Destination Weddings in Vasto
According to tradition, the city was founded by the Greek hero Diomedes.
First known as Histonium, one of the chief towns of the Frentani, it bore the title of municipium under the Roman Empire, flourishing into an opulent town with a theatre, baths, and other public structures, with numerous mosaics, statues, and columns of granite or marble.
Histonium had no natural harbor, but was dependent port on Punta della Penna, where there was good anchorage.
After the collapse of the Western Roman Empire, the city fell to the Lombards and, finally, to the Franks. In circa 1076, Histonium was renamed Guastaymonis, or the Waste of Aimone (Italian: Il Vasto d’Aimone), following raids, from where it received its current name.

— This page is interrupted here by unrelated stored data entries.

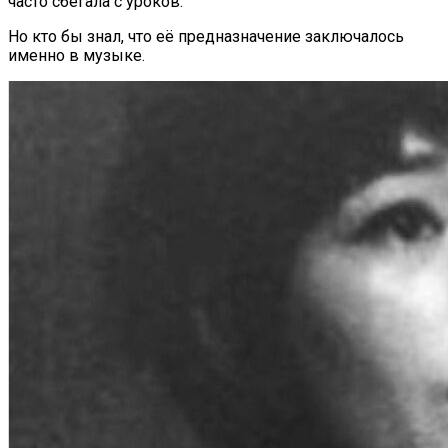
часто сбегала с уроков.
Но кто бы знал, что её предназначение заключалось
именно в музыке.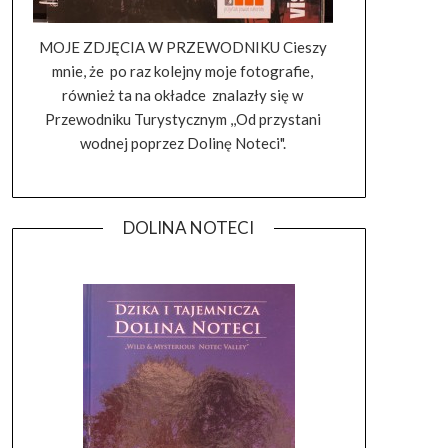
MOJE ZDJĘCIA W PRZEWODNIKU Cieszy
mnie, że po raz kolejny moje fotografie,
również ta na okładce znalazły się w
Przewodniku Turystycznym ,,Od przystani
wodnej poprzez Dolinę Noteci".
DOLINA NOTECI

In the 15th century the city was transformed by Giacomo Caldora, who had became its lord. The Caldoras built the new city walls that can still be seen today: Torre Bassano in Piazza Rossetti, Torre Diomede in Vico Storto del Passero, Torre Diamante in Piazza Verdi and Porta Catena, with Castello Caldoresco as its primary defensive outpost.
During the Spanish rule of southern Italy, Vasto became fief of the Marquises of d’Avalos; and in the reign of Cesare Michelangelo, who was its marquis from 1697 to 1729, Vasto reached its greatest achievements.
Barely shaken by the revolutionary events that took place in 1799 (a short-lived Republic of Vasto was quickly overthrown by the Sanfedista, or loyalists, the city’s history followed the course of the Restoration to the unity of Italy when a liberal elite governed.
During modern times Vasto became a tourist attraction with the development of its beaches, Roman-era thermal baths, mosaics, cisterns and remains of an amphitheatre that were found and restored.